** Start TEXT EXTRACT **
Research Papers

Solution of Inverse Kinematics for 6R Robot Manipulators With Offset Wrist Based on Geometric Algebra

[+] Author and Article Information
Zhongtao Fu

e-mail: hustfzt@gmail.com

Wenyu Yang

e-mail: mewyang@mail.hust.edu.cn

Zhen Yang

e-mail: yangzhen0607@126.com
State Key Laboratory of Digital Manufacturing Equipment and Technology,
Mechanical School of Science and Engineering,
Huazhong University of Science and Technology,
Wuhan 430074, China

1Corresponding author.

Contributed by the Mechanisms and Robotics Committee of ASME for publication in the JOURNAL OF MECHANISMS AND ROBOTICS. Manuscript received October 25, 2012; final manuscript received March 19, 2013; published online June 24, 2013. Assoc. Editor: J. M. Selig.
** End TEXT EXTRACT **
** Start DATA SHOWN **
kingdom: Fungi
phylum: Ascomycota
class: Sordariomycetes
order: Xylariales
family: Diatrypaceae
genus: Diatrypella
** End DATA SHOWN **
** Start DATA SHOWN **
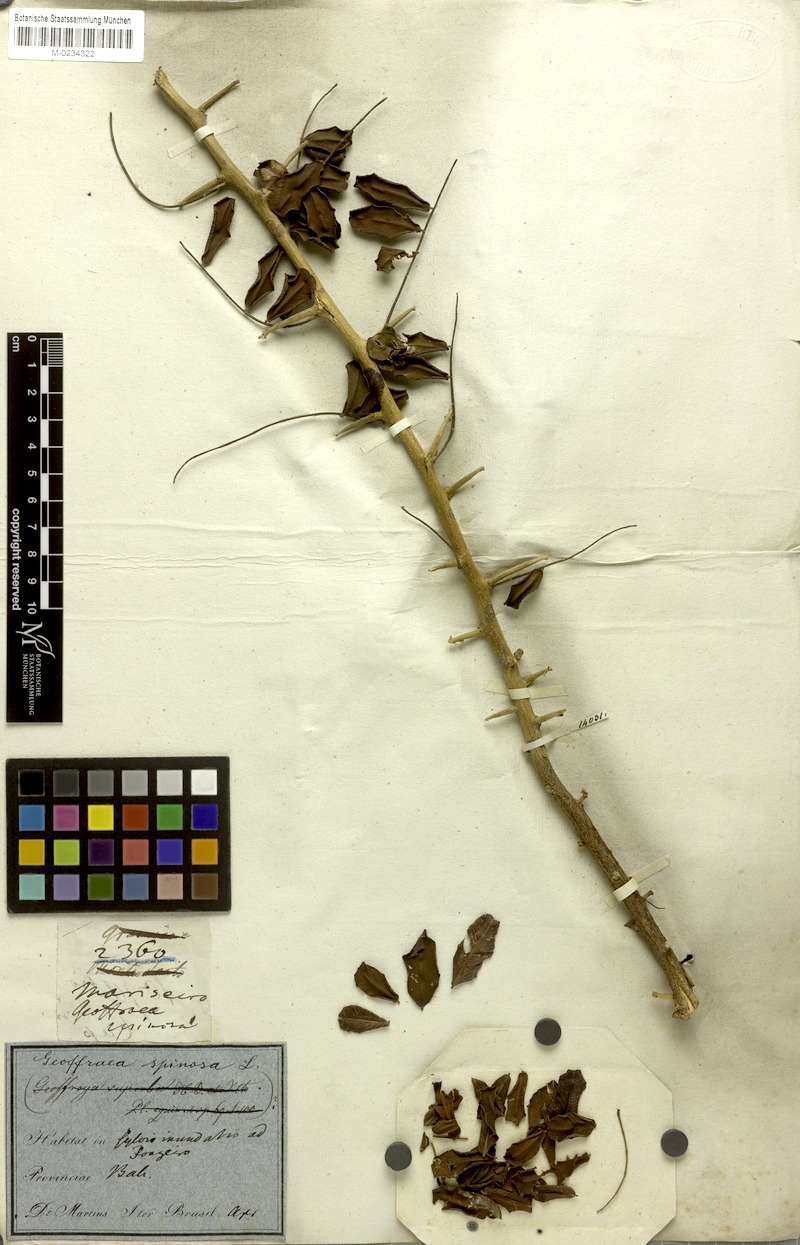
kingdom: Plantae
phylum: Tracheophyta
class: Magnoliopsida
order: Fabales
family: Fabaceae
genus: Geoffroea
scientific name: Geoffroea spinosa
** End DATA SHOWN **
** Start DATA SHOWN **
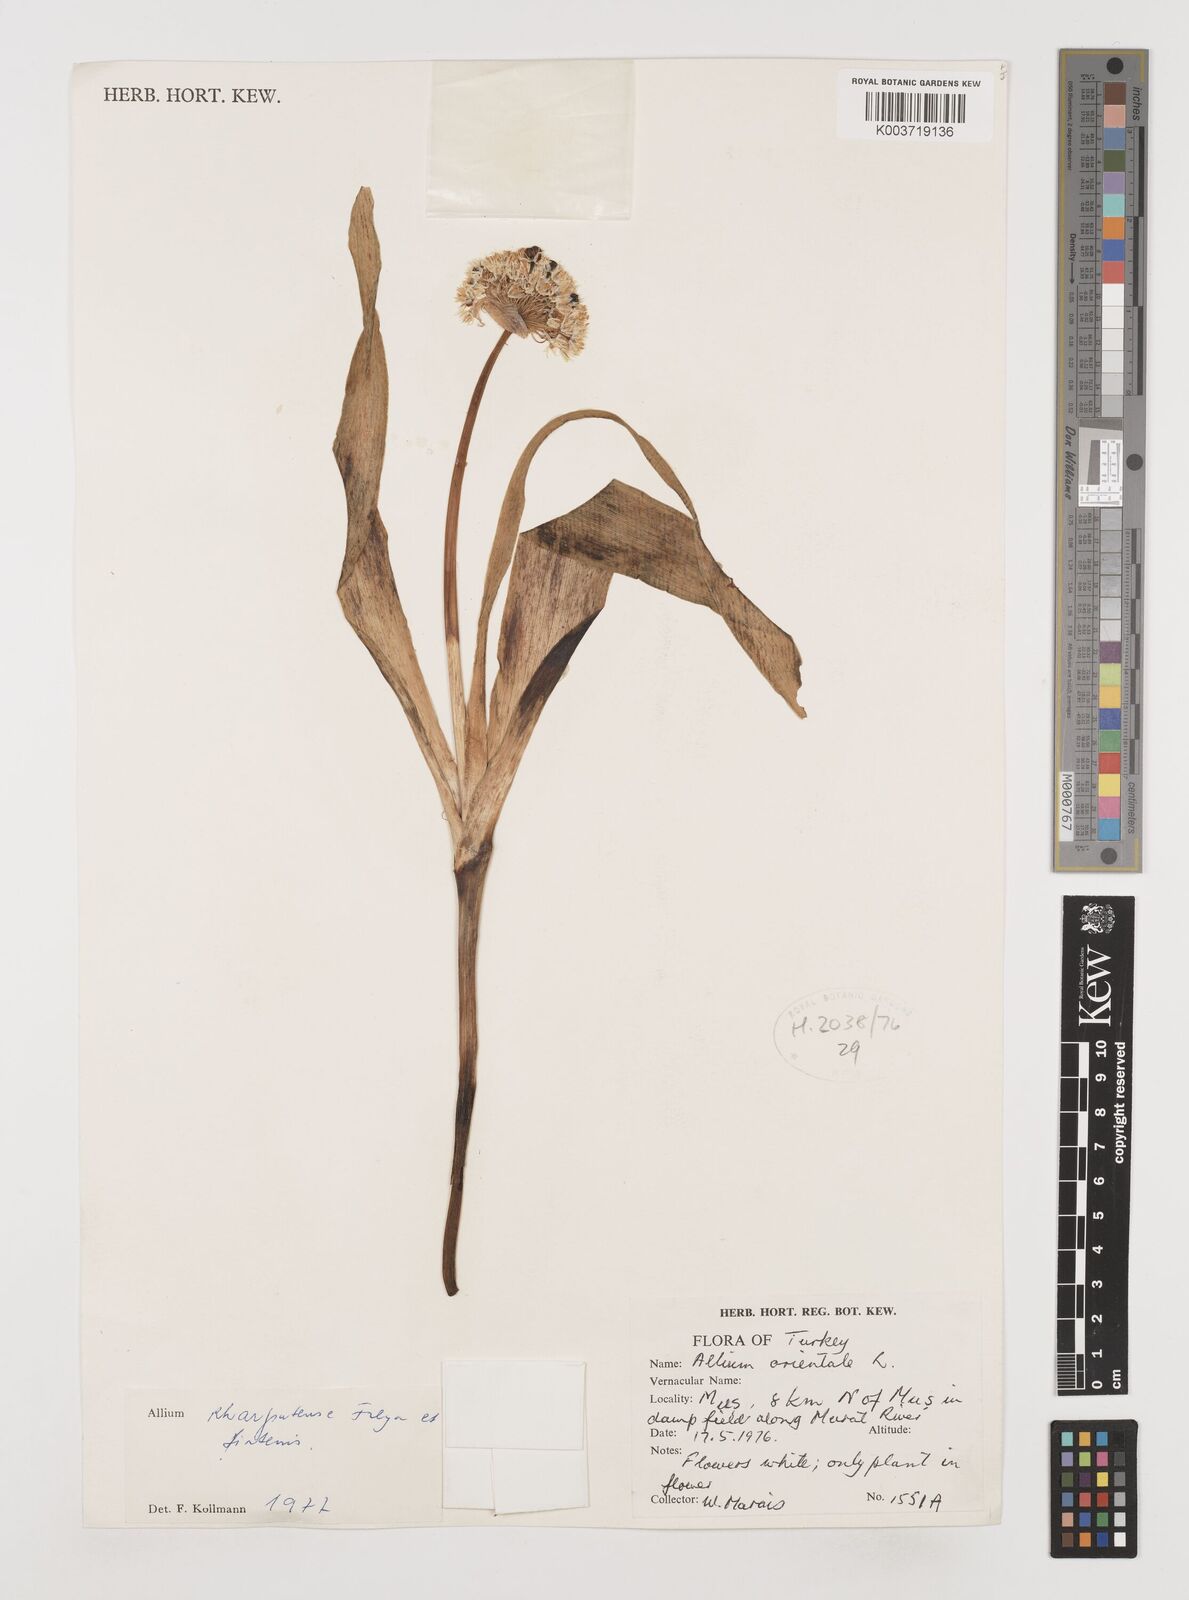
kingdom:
** End DATA SHOWN **
Say whether each statement agrees with the paper header, answering yes or no and quoting the deciding words: (a) The manuscript was first received in October 2012. (b) The paper was published online in March 2013. (c) The paper was contributed by the Mechanisms and Robotics Committee of ASME. The material above is separate from the paper header.

▶ _ANSWER IN FULL_
(a) Yes: "Manuscript received October 25, 2012"
(b) No: "published online June 24, 2013"
(c) Yes: "Contributed by the Mechanisms and Robotics Committee of ASME"